Leader announced for top-funded GO Virginia project
The Institute for Advanced Learning and Research (IALR) and the Great Opportunities in Technology and Engineering Careers (GO TEC) Selection Committee are pleased to announce the hire of Dr. Tammy Hurt as the GO TEC Program Manager effective July 1. She will lead this GO Virginia-funded initiative to expand talent development efforts for critical career paths across GO Virginia Regions 1, 3 and 4. This area encompasses many of Virginia’s rural counties stretching from Wythe County to Greensville County.
“On behalf of IALR and the Selection Committee, I am pleased to welcome Dr. Tammy Hurt as the GO TEC Program Manager,” said Dr. Julie Brown, Interim Director for GO TEC and Director of Advanced Learning at IALR. “Her K-12, STEM and CTE experience will prove invaluable as she leads the planning and execution efforts for this quickly progressing project. We look forward to collaborating with Dr. Hurt and, under her leadership, continuing to build a highly skilled workforce capable of attracting and retaining top employers to
Hurt most recently served as the STEM (science, technology, engineering and math) Coordinator for Prince Edward County Public Schools (PECPS). Previous roles include her work as a middle school principal for PECPS and as an Assistant Principal and CTE (Career and Technical Education) instructor with Mecklenburg County Schools. Hurt recently received her Doctorate of Education from Liberty University, where she also earned her Ed.S. in Curriculum and Instruction and M.Ed. in Administration and Supervision.
“I am very excited to accept the GO TEC Program Manager position and to work on this amazing initiative in order to further identify and build upon the skilled labor force in Southern Virginia,” said Hurt.
In March, GO TEC received the largest grant to date from the GO Virginia competitive funding pool. The GO Virginia State Board approved an investment of up to $4.9 million, which will be matched 1-to-1 by support from more than 15 local partners. The project will deliver workforce training and development through a “hub and spoke” model and will target in-demand occupations identified across Southern and Southwest Virginia. Such career paths include IT/cyber security; robotics, automation and mechatronics; precision machining; welding; and advanced materials.

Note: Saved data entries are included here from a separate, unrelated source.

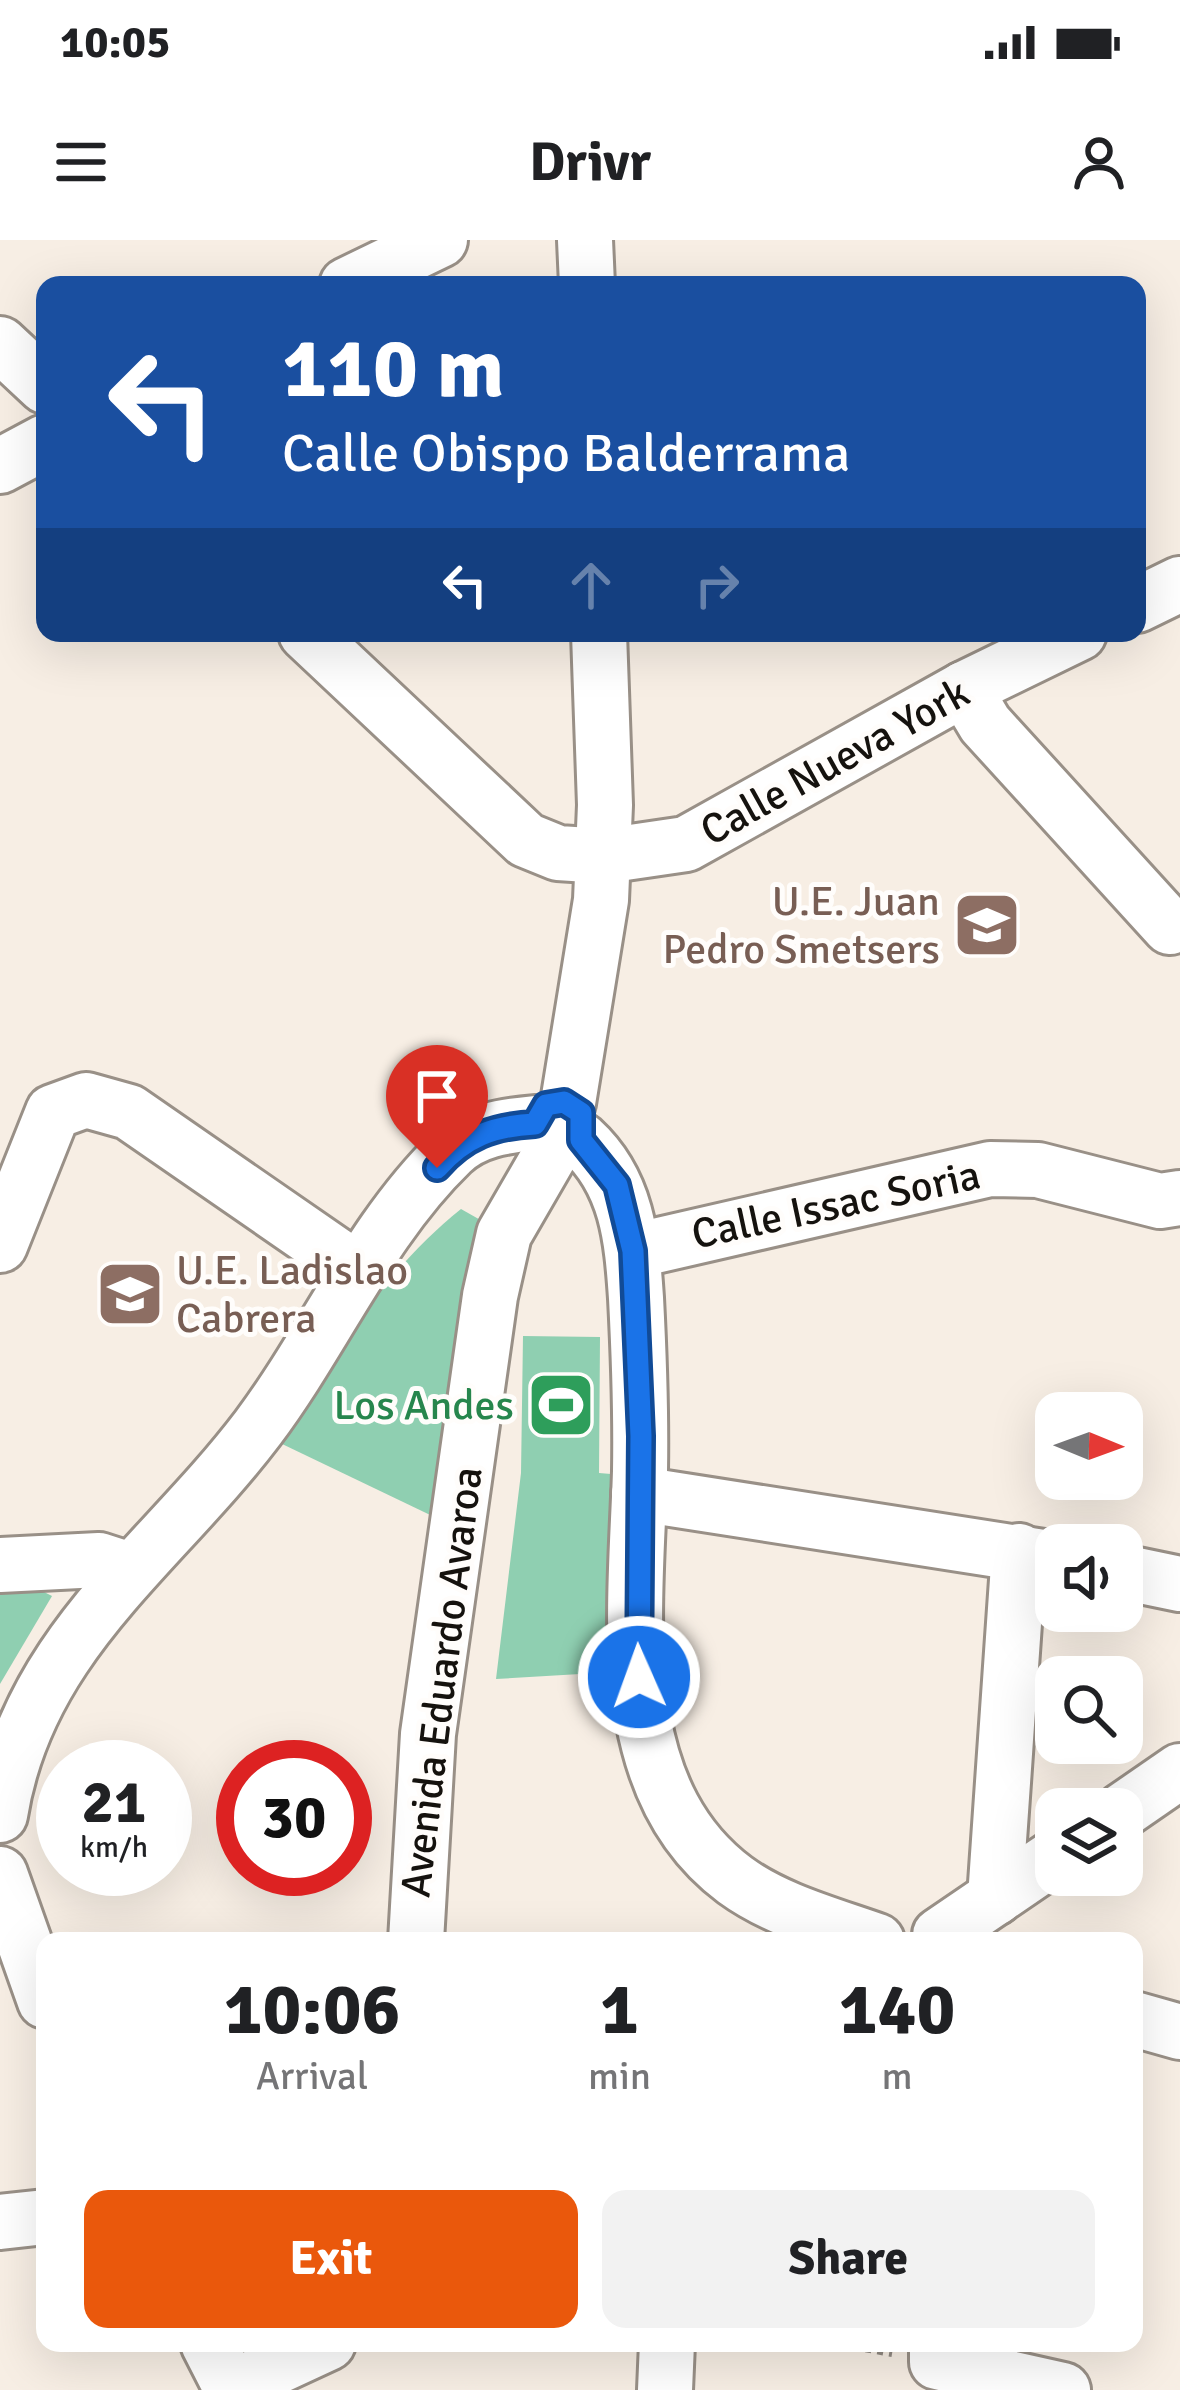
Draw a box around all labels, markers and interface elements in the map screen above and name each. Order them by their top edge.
text: 10:05 [60,15,170,70]
icon: menu [48,129,114,195]
text: Drivr [529,129,651,196]
icon: person [1066,129,1132,195]
text: 110 m [282,317,504,421]
icon: left [84,324,240,480]
text: Calle Obispo Balderrama [282,420,850,487]
icon: left [432,552,498,618]
icon: ahead [558,552,624,618]
icon: right [684,552,750,618]
street label: Calle Nueva York [692,667,978,857]
place label: U.E. Juan Pedro Smetsers [663,876,940,975]
school or university icon: U.E. Juan Pedro Smetsers [952,890,1022,960]
pin [386,1045,488,1168]
icon: arrive [404,1063,470,1129]
street label: Calle Issac Soria [687,1150,985,1260]
place label: U.E. Ladislao Cabrera [176,1245,408,1344]
school or university icon: U.E. Ladislao Cabrera [95,1259,165,1329]
sports icon: Los Andes [526,1370,596,1440]
place label: Los Andes [333,1380,514,1431]
north arrow [1035,1392,1143,1500]
map controls [1035,1392,1143,1896]
street label: Avenida Eduardo Avaroa [390,1464,494,1900]
button: sound [1035,1524,1143,1632]
position arrow [576,1614,702,1740]
button: search [1035,1656,1143,1764]
speed limit sign: 30 [216,1740,372,1896]
text: 21 [82,1766,146,1840]
button: layers [1035,1788,1143,1896]
text: km/h [80,1829,148,1866]
text: 10:06 [224,1965,400,2054]
text: 1 [600,1965,639,2054]
text: 140 [839,1965,955,2054]
text: Arrival [256,2052,368,2100]
text: min [588,2052,651,2100]
text: m [881,2052,913,2100]
button: Exit [84,2190,578,2328]
button: Share [602,2190,1095,2328]

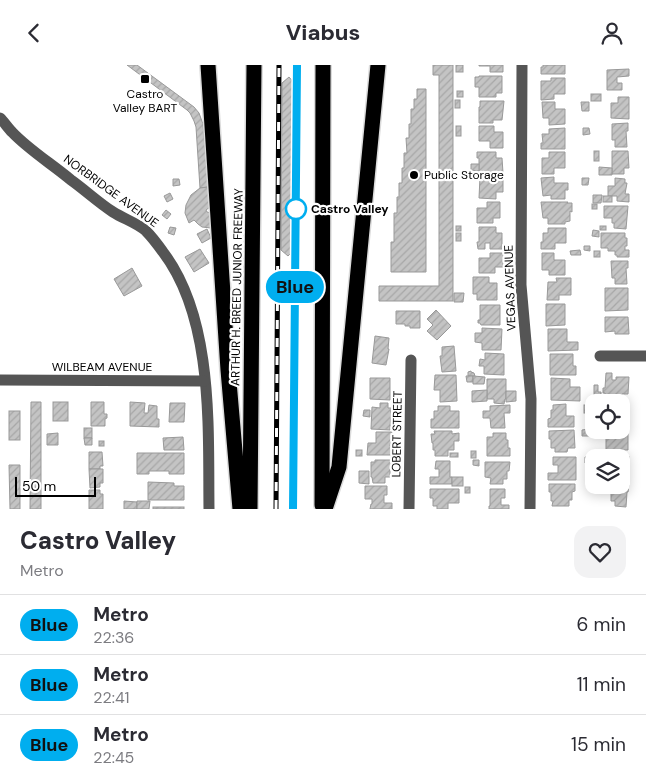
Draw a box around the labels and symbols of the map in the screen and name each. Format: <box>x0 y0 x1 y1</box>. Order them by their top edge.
marker: Castro Valley BART <box>139 73 151 85</box>
place label: Castro Valley BART <box>113 86 178 116</box>
street label: NORBRIDGE AVENUE <box>60 151 162 231</box>
place label: Public Storage <box>424 167 504 183</box>
marker: Public Storage <box>408 169 420 181</box>
street label: ARTHUR H. BREED JUNIOR FREEWAY <box>227 188 247 386</box>
marker: Castro Valley <box>285 198 307 220</box>
place label: Castro Valley <box>311 201 389 217</box>
street label: VEGAS AVENUE <box>500 244 520 332</box>
line badge: Blue <box>260 271 330 303</box>
street label: WILBEAM AVENUE <box>52 359 152 375</box>
street label: LOBERT STREET <box>388 390 406 478</box>
scale bar <box>15 474 96 497</box>

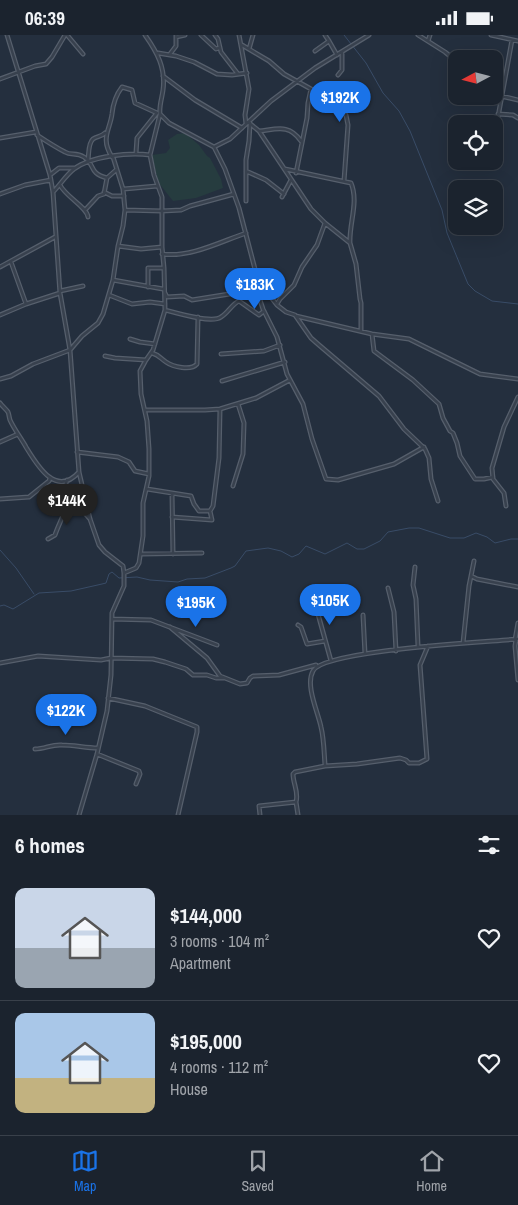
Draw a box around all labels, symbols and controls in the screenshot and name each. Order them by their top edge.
text: 06:39 [25,5,65,31]
north arrow [448,50,502,105]
map controls [448,50,503,235]
pin: $192K [305,81,375,123]
text: $192K [321,86,359,108]
button: locate [448,115,503,170]
button: layers [448,180,503,235]
pin: $183K [220,267,290,310]
text: $183K [236,273,274,295]
pin: $144K [32,483,102,526]
text: $144K [48,489,86,511]
pin: $105K [295,583,365,626]
pin: $195K [161,585,231,628]
text: $105K [311,589,349,611]
text: $195K [177,591,215,613]
pin: $122K [31,693,101,736]
text: $122K [47,699,85,721]
text: 6 homes [15,831,85,860]
icon: filters [475,831,503,859]
text: $144,000 [170,901,242,930]
icon: home [55,908,115,968]
icon: heart [475,924,503,952]
text: 3 rooms · 104 m² [170,930,269,952]
text: Apartment [170,952,231,974]
text: $195,000 [170,1027,242,1056]
icon: home [55,1033,115,1093]
icon: heart [475,1049,503,1077]
text: 4 rooms · 112 m² [170,1056,268,1078]
text: House [170,1078,208,1100]
tab: Map [71,1147,99,1195]
tab: Saved [241,1147,274,1195]
tab: Home [416,1147,447,1195]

GO TEC higher education leadership partners include Southside Virginia Community College, Patrick Henry Community College, Danville Community College, New College Institute, Wytheville Community College, the Southern Virginia Higher Education Center and IALR, which serves as the program administrator and fiscal agent. This multi-phase project started with the successful launch of pilot Career Connections labs at Danville Public Schools’ Westwood Middle School and Pittsylvania County School’s Chatham Middle School for the 2018-2019 school year. Thanks to specialized equipment and software—including a welding simulator, coding software and 3D printer—middle-school students learned about career paths in an engaging, hands-on manner. This “spoke” level training (or basic skill training) introduced the pathways at an earlier age so that the students may take advantage of expanded career and technical courses and dual-enrollment program opportunities in high school and potentially “hub” level training (or mastery level training) in higher education. The project will expand to include more middle schools as phases progress.